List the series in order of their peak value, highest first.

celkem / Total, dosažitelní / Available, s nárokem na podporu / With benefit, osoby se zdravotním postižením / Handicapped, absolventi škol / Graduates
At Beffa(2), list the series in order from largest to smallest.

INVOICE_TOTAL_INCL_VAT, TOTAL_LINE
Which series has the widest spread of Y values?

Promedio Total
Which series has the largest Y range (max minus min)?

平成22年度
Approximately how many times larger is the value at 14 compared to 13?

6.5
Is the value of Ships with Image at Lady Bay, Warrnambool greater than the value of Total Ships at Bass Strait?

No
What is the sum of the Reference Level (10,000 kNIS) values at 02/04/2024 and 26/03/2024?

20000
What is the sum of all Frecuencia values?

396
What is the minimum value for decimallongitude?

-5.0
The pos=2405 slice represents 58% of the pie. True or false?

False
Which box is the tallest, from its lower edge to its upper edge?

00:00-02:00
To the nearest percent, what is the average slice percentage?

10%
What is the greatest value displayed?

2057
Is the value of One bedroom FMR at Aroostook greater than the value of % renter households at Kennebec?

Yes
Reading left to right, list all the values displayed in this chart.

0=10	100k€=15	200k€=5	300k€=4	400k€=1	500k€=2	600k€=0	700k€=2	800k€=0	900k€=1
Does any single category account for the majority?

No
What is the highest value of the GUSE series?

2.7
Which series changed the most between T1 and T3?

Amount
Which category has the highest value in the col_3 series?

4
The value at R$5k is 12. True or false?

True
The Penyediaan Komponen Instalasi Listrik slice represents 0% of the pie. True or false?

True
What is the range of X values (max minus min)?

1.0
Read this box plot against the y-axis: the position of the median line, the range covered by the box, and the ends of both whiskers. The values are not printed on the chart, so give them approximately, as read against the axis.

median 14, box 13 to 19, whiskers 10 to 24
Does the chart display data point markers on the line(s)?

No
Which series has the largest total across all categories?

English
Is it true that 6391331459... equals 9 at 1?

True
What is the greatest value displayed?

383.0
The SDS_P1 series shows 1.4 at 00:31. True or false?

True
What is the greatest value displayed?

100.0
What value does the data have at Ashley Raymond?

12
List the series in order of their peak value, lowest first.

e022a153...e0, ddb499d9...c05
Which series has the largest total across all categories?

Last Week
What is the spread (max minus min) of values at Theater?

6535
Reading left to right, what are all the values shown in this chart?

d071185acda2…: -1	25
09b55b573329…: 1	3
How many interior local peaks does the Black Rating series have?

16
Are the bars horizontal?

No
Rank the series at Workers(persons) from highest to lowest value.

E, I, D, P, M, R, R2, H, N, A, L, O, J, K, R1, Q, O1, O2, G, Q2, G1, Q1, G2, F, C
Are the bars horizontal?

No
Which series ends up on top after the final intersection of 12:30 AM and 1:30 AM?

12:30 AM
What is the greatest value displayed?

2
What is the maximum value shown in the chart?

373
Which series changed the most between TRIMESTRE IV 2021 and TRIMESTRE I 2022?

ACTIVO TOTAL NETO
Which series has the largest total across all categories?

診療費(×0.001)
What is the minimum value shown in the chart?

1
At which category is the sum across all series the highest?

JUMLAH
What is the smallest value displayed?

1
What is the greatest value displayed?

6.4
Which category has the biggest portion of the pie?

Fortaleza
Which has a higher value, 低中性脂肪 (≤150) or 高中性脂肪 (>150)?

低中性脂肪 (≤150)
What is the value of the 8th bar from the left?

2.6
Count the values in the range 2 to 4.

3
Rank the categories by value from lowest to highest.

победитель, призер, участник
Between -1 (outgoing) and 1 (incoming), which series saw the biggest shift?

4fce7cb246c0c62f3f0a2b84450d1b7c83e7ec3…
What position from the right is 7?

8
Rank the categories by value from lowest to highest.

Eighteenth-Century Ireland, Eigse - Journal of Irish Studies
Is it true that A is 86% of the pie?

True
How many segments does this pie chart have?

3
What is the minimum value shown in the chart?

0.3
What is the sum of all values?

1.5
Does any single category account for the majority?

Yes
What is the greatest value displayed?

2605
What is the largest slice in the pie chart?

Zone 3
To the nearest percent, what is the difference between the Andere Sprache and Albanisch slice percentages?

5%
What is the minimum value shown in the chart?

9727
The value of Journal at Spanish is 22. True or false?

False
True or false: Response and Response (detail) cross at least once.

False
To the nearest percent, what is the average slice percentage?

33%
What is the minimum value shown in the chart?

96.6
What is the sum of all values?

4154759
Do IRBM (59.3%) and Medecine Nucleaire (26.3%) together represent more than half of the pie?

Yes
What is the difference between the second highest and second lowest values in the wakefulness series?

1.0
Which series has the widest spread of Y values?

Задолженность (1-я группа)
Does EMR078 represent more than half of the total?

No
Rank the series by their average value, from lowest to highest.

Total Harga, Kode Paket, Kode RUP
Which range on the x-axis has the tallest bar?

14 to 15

┄┄┄┄┄┄┄┄┄┄

Your instructions:
How many lines of the records above contain the string "greater"? Case counts, and the reply should be the number alone.

Result for this exercise:
2